The literature contains only little information on JJ-usage in relation to ESWL treatments and indications remains unclear and without consensus. The intention of a JJ is to prevent complications associated with ureteral obstruction as stone fragments is cleared trough the ureter. Conversely, the main drawbacks of JJ are bladder and kidney discomfort, risk of infections and calcification of the JJ. A survey among American urologists reported the JJ usage prior to ESWL to be 28% for 10 mm stones, 57% for 15 mm stones and 87% for 20 mm stones . The results in the present study indicate a similar correlation between stone size and treatment with JJ prior to ESWL, though the results did not reach statistically significance. With respect to intra renal stone location, we found that significantly more patients with stones in the renal pelvis than elsewhere in the kidney were treated with JJ prior to ESWL. As expected, stones in the renal pelvis did give rise to to JJ-demanding obstruction more frequently than other intra renal locations. Previously, only a few studies have reported on JJ usage in relation to ESWL and concludes that treatment with a JJ prior to ESWL does not significantly influence stone free rates but generally results in more discomfort [14–17]. In the group of patients not treated with JJ prior to ESWL, we found that only 17 patients (3%) subsequently required treatment with an acute JJ because of complications associated with ureteral obstruction.
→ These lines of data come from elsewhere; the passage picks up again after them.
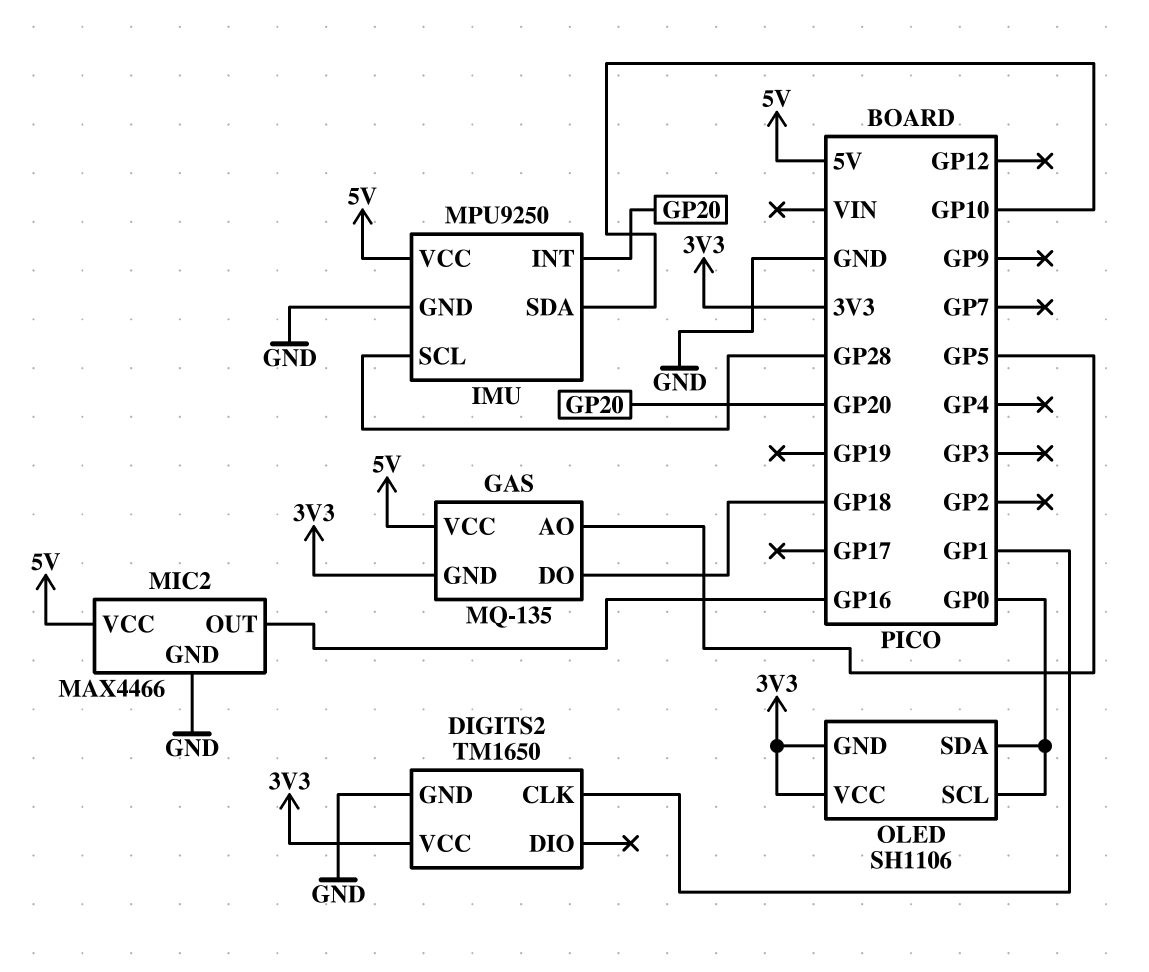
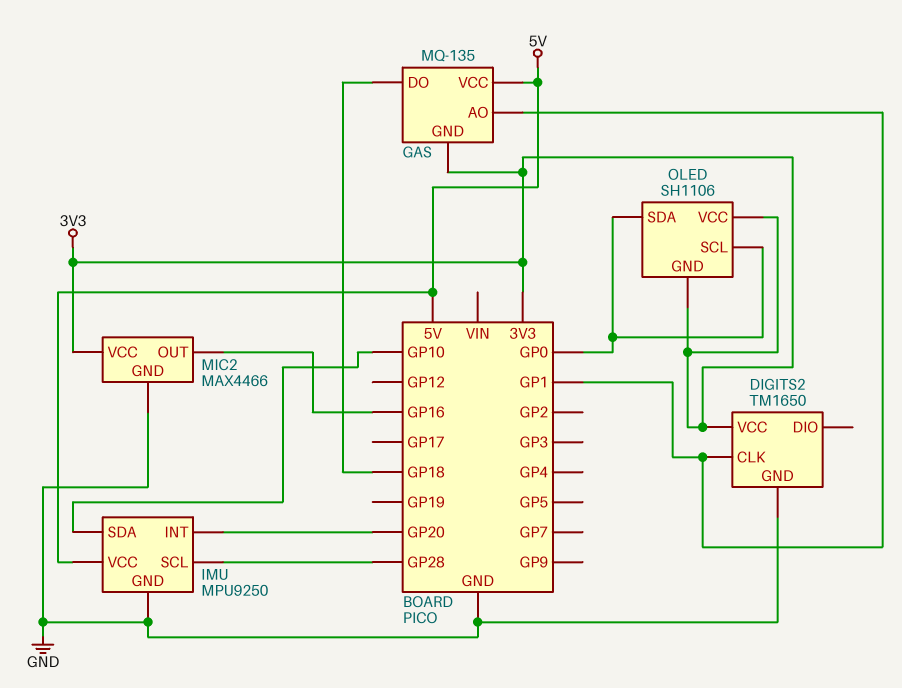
GAS pin AO: GP5 -> GP1
MIC2 pin VCC: 5V -> 3V3

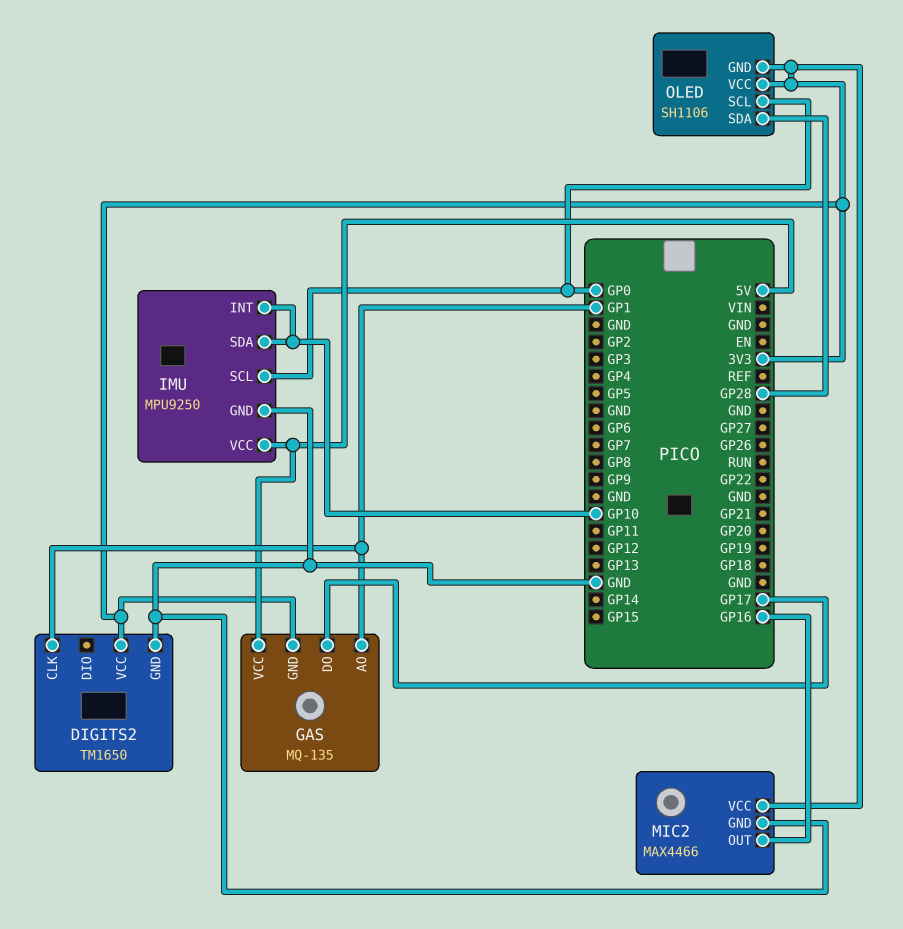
GAS pin DO: GP18 -> GP17
IMU pin INT: GP20 -> GP10
IMU pin SCL: GP28 -> GP0
OLED pin SDA: GP0 -> GP28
Furthermore, we found association between stone size or intra renal stone location and the risk of needing treatment with JJ after the ESWL procedure.
The present study highlights the discrepancy in the efficacy of ESWL being reported in the literature, especially regarding mobile lithotripsy service. Although this study presents a large number of stones treated with EWSL the study is limited to being a single-centre design. Also, the retrospective design raises the issue of potential selection bias which are likely to have influenced the results of the present study. Further studies are warranted into the efficacy of mobile lithotripsy service, learning curve for ESWL technicians and commercialised health care services in general.
The initial success rate after one ESWL procedure was 69%, which increased to an overall success rate of 93% after repeated treatment. Apart from the upper calyx, intra renal stone location was not associated with treatment efficacy, whereas an inverse relation was found between stone size and treatment efficacy. Patients that did not require treatment with a JJ prior to ESWL had only a minimal risk of needing such treatment subsequently, thus prophylactic placement before or after ESWL cannot be recommended.
Data will not be shared as it contains identifiable patient variables.
TN carried out the data collection, performed the statistical analysis and drafted the manuscript. JB participated in the study design, statistical analysis and coordination of the project. Both authors read and approved the final manuscript.
The present study was carried out with the approval of the local ethical committee (De Videnskabsetiske Komitéer for Region Midtjylland).
All authors declare that they have no competing interest.